Carlos Alberto Montaner
El leit motiv de Donald Trump es ganar. Para él la realidad está hecha de múltiples competencias. Necesita fabricar el edificio más alto, conquistar a la mujer más hermosa, llevar a cabo el mejor negocio de bienes raíces, presidir el país más poderoso de la tierra con el objeto de restaurar su supuesta grandeza perdida por la descuidada incuria de los políticos.
Su frase emblemática es “you are fired”, (¡está despedido!). A Trump nadie lo ha acusado nunca de ser una persona compasiva. En su universo sin piedad no hay espacio para los “perdedores”, ni simpatías con el hombre pequeñito que canta en la ducha, las señoras obesas o la gente fea, grupos, por cierto, que constituyen la mayoría del censo en todos los países del planeta.
El mundo, según Trump, es de quienes dominan la estrategia de la negociación. Los libros que firma, los programas de televisión que realiza, están basados en esa premisa. Su talento depende de la capacidad que tiene de cerrar buenos negocios.
No obstante, se equivoca cuando lleva su lógica personal y empresarial a las funciones públicas. Se gobierna para todos, feos y hermosos, incluso los hombres pequeñitos, las señoras obesas y la gente con la salud destartalada.
El objetivo de los acuerdos públicos no es exprimir hasta el último céntimo al contrincante, porque ni siquiera es verdad que sean adversarios, sino lograr la mayor cuota de felicidad posible para la mayor cantidad de gente, siempre dentro de los márgenes de la ley.
Pero cuando se trata de gobernar a Estados Unidos la responsabilidad es aún mayor. Desde 1944, víspera del fin de la Segunda Guerra, F. D. Roosevelt, en Bretton Woods, asumió que ese país se convertiría en la primera potencia del planeta al terminar el conflicto y comenzó a ensayar el rol de gran eje del equilibrio planetario.

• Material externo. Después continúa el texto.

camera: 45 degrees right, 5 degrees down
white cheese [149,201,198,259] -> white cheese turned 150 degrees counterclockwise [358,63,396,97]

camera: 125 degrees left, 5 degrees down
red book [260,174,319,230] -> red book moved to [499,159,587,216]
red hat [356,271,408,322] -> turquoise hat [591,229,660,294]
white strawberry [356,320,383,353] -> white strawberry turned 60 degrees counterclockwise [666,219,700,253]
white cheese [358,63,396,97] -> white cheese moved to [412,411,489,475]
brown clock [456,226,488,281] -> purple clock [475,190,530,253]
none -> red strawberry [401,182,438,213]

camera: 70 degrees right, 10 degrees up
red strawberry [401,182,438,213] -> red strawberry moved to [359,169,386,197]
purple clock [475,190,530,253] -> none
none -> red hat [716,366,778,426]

Algo había que hacer para evitar los descalabros económicos internacionales y las crisis políticas que desembocan en guerras. De ahí salieron el Banco Mundial, el Fondo Monetario Internacional, el dólar como divisa internacional y la decisión de apoyar la creación de Naciones Unidas como un foro que acaso evitaría que la sangre llegara al río cuando se encendían las pasiones.
Harry S. Truman, convertido en presidente luego de la muerte de F. D. R., continuó la misma línea de razonamiento. Creó la OTAN, el Plan Marshall, la CIA, la OEA, y en el trayecto impidió que Corea del Sur fuera engullida por el manicomio agresivo inaugurado por Kim Il-Sung, fundador de esa detestable dinastía.
¿Tiene razón Trump cuando supone que Estados Unidos es víctima de su incapacidad para firmar acuerdos convenientes? No la tiene. Con todos sus defectos, mezquindades y contradicciones, con sus debilidades y grandezas, Estados Unidos continúa siendo en 2016 lo que comenzó a ser en 1945, hace 71 años: el único centro de estabilidad del planeta. El mundo sería un lugar bastante peor y mucho más peligroso si no existiera.
Ese rol, aunque le conviene, le cuesta. Ser cabeza de familia cuesta plata. Sin embargo, Estados Unidos no solo gana cuando sus intereses materiales son satisfechos. Gana cada año en que aumentan las naciones que se acogen al modelo estadounidense de organizar el gobierno, o la educación, o la salud. Gana cuando la estabilidad planetaria acelera la multiplicación de las transacciones económicas.
En el verano de 1948, luego del anuncio del Plan Marshall para la reconstrucción de Europa, según una historia apócrifa, muy creíble, un periodista le preguntó al presidente Harry Truman cómo era posible que una parte sustancial de los 13 millardos de dólares asignados fuera a parar a los bolsillos de alemanes e italianos, dos países que habían causado la guerra y la pérdida de millones de vidas.
Truman, hombre dominado por un avasallante sentido común, respondió: “Esa cifra es infinitamente más pequeña que la que saldría de librar una nueva guerra”.
Truman sabía que contablemente el dinero entregado al Plan Marshall o a la OTAN iba a la cuenta de gastos, pero también sabía que era una inversión clave en el capítulo del mantenimiento de la paz. En ese momento ya se conocía que la Segunda Guerra Mundial le había costado a Estados Unidos 341 millardos de dólares o el 35% del PIB nacional de aquella época.
Tal vez el señor Trump no lo entienda, porque su cerebro no es el de un estadista sino el de un empresario empeñado en ganar a cualquier costo, pero el bottom line de cualquier operación encabezada por Estados Unidos va mucho más allá del resultado económico inmediato. Ser la cabeza del planeta tiene un costo y tiene beneficios, pero no son los que él supone.